Task item - List each line of the items below that contains the string "硬件经销商也开始卖内网考试软件了".

*** Opening Extracted entries ***

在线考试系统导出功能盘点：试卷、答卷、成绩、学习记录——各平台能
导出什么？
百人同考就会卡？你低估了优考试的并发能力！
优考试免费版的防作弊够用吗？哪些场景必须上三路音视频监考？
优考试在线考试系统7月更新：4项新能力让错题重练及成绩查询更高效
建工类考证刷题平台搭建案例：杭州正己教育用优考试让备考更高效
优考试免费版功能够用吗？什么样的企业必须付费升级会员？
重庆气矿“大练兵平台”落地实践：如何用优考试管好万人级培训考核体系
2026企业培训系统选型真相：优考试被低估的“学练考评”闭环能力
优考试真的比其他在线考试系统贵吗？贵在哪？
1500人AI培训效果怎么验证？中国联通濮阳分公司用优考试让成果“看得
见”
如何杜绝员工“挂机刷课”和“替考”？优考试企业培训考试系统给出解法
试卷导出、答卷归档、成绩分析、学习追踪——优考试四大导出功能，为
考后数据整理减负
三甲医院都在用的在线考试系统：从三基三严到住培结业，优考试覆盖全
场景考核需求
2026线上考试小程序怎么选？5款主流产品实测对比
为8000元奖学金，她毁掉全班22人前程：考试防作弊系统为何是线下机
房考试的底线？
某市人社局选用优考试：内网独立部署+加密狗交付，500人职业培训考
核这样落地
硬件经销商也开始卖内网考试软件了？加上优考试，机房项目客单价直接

*** Closing Extracted entries ***

Worked solution -
硬件经销商也开始卖内网考试软件了？加上优考试，机房项目客单价直接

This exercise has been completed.